How you doing rio what you been iup to in this lock down. Its good you keeping active the buisier you stay the better. Im feeling good i only fuck up if i do any drug it makes me want to use again. This lockdown is making me want to use . Pregabs make me crave crack and i was not a big crackhead i only done it on weekends. For me crack the best drug i did that first fucking hit nearly floored me i felt so fucking good . Crack scared me i knew if not kept to weekends my family be out on street .
Hey! glad you've been doing some online meetings, i think at this stage it will be useful to you. i feel like a hypocrite though cos i absolutely cba, like the meeting i have service at, i'm still doing the online version, but theres loads of people who can never be bothered to turn up in person now attending and i'm finding it hard to give a shit. i liked that meeting cos i find strangers difficult and it was small and i knew everyone.
that makes sense about how your friend has money. though i honestly don't understand how anyone can have any sort of crack habit and not have it escalate into being able to smoke an 8th every 8 hours. no way could i have stopped using for a few days if i needed to, i'd just have done more desperate things for money and given some of the absolutely horrific things i did, that is saying something.
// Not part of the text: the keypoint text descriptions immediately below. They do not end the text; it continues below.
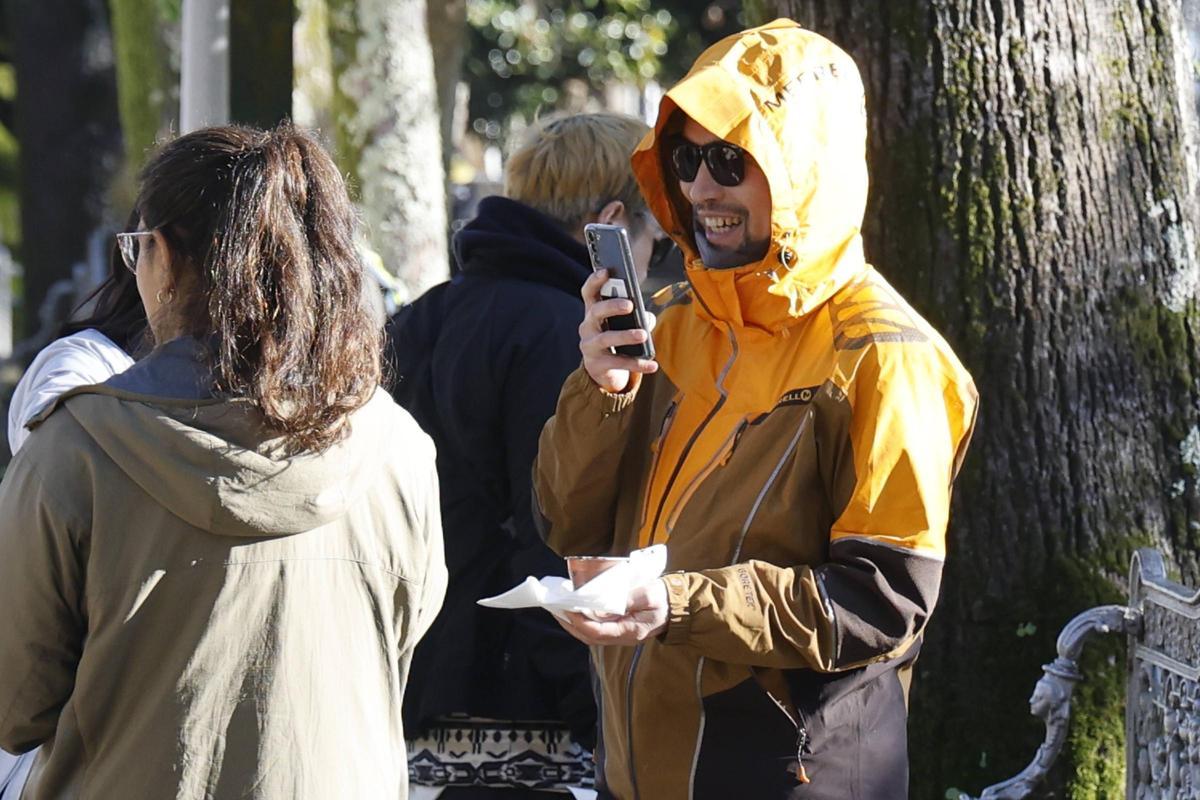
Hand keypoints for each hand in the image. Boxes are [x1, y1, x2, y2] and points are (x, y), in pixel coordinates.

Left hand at [555, 579, 668, 645]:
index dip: (580, 622)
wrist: (678, 604)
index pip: (598, 632)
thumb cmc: (664, 598)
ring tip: (560, 609)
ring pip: (591, 634)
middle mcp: (623, 637)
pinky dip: (583, 620)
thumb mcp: (647, 595)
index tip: (568, 609)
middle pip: (590, 637)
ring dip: (574, 624)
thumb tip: (601, 606)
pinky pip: (597, 627)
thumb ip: (624, 601)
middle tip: (555, 609)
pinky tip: (575, 609)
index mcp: (630, 631)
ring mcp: (621, 633)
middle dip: (571, 624)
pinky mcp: (619, 627)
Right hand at [579, 269, 657, 393]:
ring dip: (625, 335)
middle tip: (630, 305)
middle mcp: (587, 327)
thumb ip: (638, 318)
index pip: (589, 292)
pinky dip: (637, 363)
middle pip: (595, 312)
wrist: (604, 372)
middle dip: (612, 306)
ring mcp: (590, 346)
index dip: (595, 281)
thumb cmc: (616, 341)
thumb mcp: (625, 326)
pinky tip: (653, 364)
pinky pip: (618, 363)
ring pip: (606, 338)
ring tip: (643, 335)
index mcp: (593, 312)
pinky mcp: (597, 364)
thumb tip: (647, 319)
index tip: (606, 271)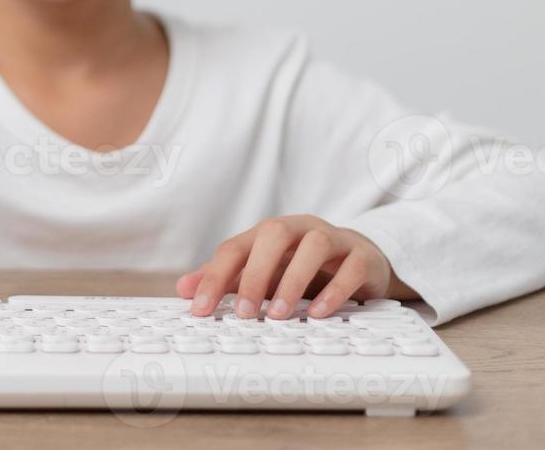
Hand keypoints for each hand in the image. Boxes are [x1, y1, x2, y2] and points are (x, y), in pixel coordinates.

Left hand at [175, 214, 413, 319]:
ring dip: (294, 280)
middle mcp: (299, 229)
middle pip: (273, 235)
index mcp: (268, 233)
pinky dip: (334, 291)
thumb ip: (225, 280)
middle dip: (255, 274)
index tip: (201, 309)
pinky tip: (317, 314)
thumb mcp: (261, 273)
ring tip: (278, 315)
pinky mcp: (361, 257)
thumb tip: (183, 289)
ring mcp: (333, 239)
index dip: (214, 277)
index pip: (235, 247)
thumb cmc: (301, 266)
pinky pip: (350, 267)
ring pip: (314, 245)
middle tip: (244, 313)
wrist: (358, 259)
have you started your writing project? i've been doing my job. but not have the long weekend, done a bit of freelance work cos i need money, gonna read loads, go for a run, practise my bass, play games with my family. that wholesome shit that actually turns out to be fun if you're not distracted by drugs the whole time.
do wish the sun would come back out though.
hey rio!
i'm glad you're feeling able to enjoy things rather than just looking for distractions. thats really important. you also get to see what you've been missing, and it helps to reframe using from 'feels nice ' to 'gets in the way of lifes pleasures and makes me miserable' which is really important for defeating ego fatigue (when willpower runs out, which inevitably happens).
did you manage to link up with your friend? stuff like that is awful. like honestly i have been basically blanking the only two decent friends i had down in norwich ever since i got out of rehab 18 months now lol. because i feel so humiliated. one of them i used to borrow cash from all the time. last time i saw him before rehab i remember meeting him in a pub for dinner, going outside 'for a cig' but actually getting drugs delivered. then kept disappearing to the loo for a pipe. he insisted on paying for dinner cos i'd lost my job so was broke. i smoked at least £50 crack just while i was in the pub with him. i have literally no idea to this day if he ever caught on to my constant need to borrow money, he seems so naive its possible i got away with it. anyway, it pains me to think about, so i've just done the cowardly thing and either ignored his messages or sent short, non commital replies.
did you manage to get outside doing something? i'm lucky i'm at my parents with a garden, so i can just read and stuff outside.
the womens meeting actually is a private zoom call, but cos we have this whatsapp group that loads of people who never go to the meeting are in, they have all started coming. if i could be arsed i would set my own up. but its probably against the NA principles or some bollocks.